Seni Menata Kehidupan Demi Mencapai Kebahagiaan
Eduaksi | Wednesday, 07 Jun 2023, 19:57 WIB
Entah kenapa manusia selalu merasa ada sesuatu yang hilang sehingga selalu mencari sesuatu keluar tetapi lupa melihat kedalam. Namun, nyatanya bahagia yang sesungguhnya itu ada dalam diri kita dan dengan menemukan jati diri yang sebenarnya maka kedamaian batin baru akan membuat kita mendapatkan kebahagiaan sejatinya.

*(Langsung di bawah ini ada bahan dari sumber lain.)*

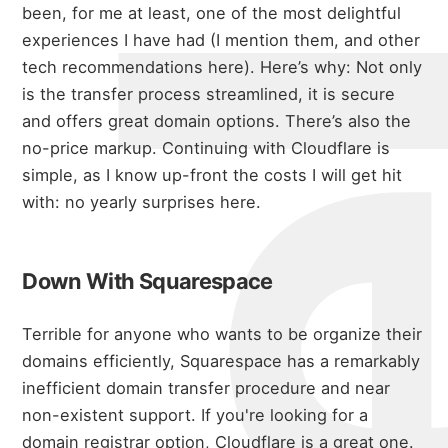
michael 
been, for me at least, one of the most delightful
experiences I have had (I mention them,
and other
tech recommendations here
). Here’s why:
Not only
is the transfer process streamlined, it is secure
and offers great domain options. There’s also the
about
no-price markup.
Continuing with Cloudflare is
simple, as I know up-front the costs I will get hit
with: no yearly surprises here.
portfolio
Down With Squarespace
blog
Terrible for anyone who wants to be organize their
domains efficiently, Squarespace has a remarkably
inefficient domain transfer procedure and near
non-existent support.
If you're looking for a
domain registrar option, Cloudflare is a great one.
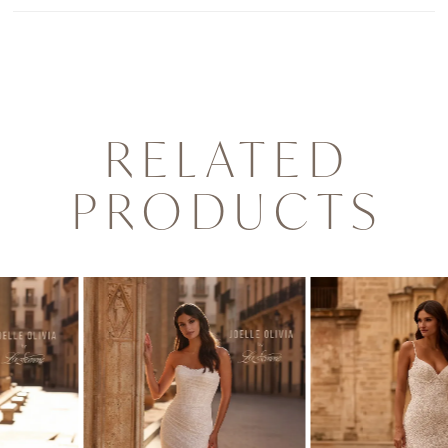
RELATED
PRODUCTS
PAUSE AUTOPLAY
PREVIOUS SLIDE
NEXT SLIDE
0
Related
Skip
1
Products
to
2
Carousel
end
3
4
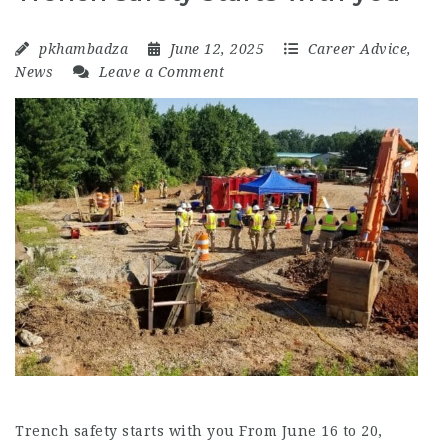
pkhambadza
June 12, 2025
Career Advice
,
News
Leave a Comment
Trench safety starts with you From June 16 to 20,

Buku yang berjudul The Wisdom of Life penulisnya seorang filsuf Jerman Arthur Schopenhauer yang lahir pada tahun 1788. Karya utama yang merepresentatifkan pemikiran filosofinya pada usia 31 tahun adalah buku The World as Will and Representation namun karena buku ini terlalu abstrak pemikirannya, sempat tidak dipahami oleh sebagian besar orang. Hingga usia 63 tahun bukunya yang berjudul Parerga and Paralipomena diterbitkan dan mulai dikenal luas yang berintikan ulasannya mengenai apa dan bagaimana kearifan hidup itu sebenarnya, yang ia artikan sebagai seni menata hidup demi meraih kebahagiaan.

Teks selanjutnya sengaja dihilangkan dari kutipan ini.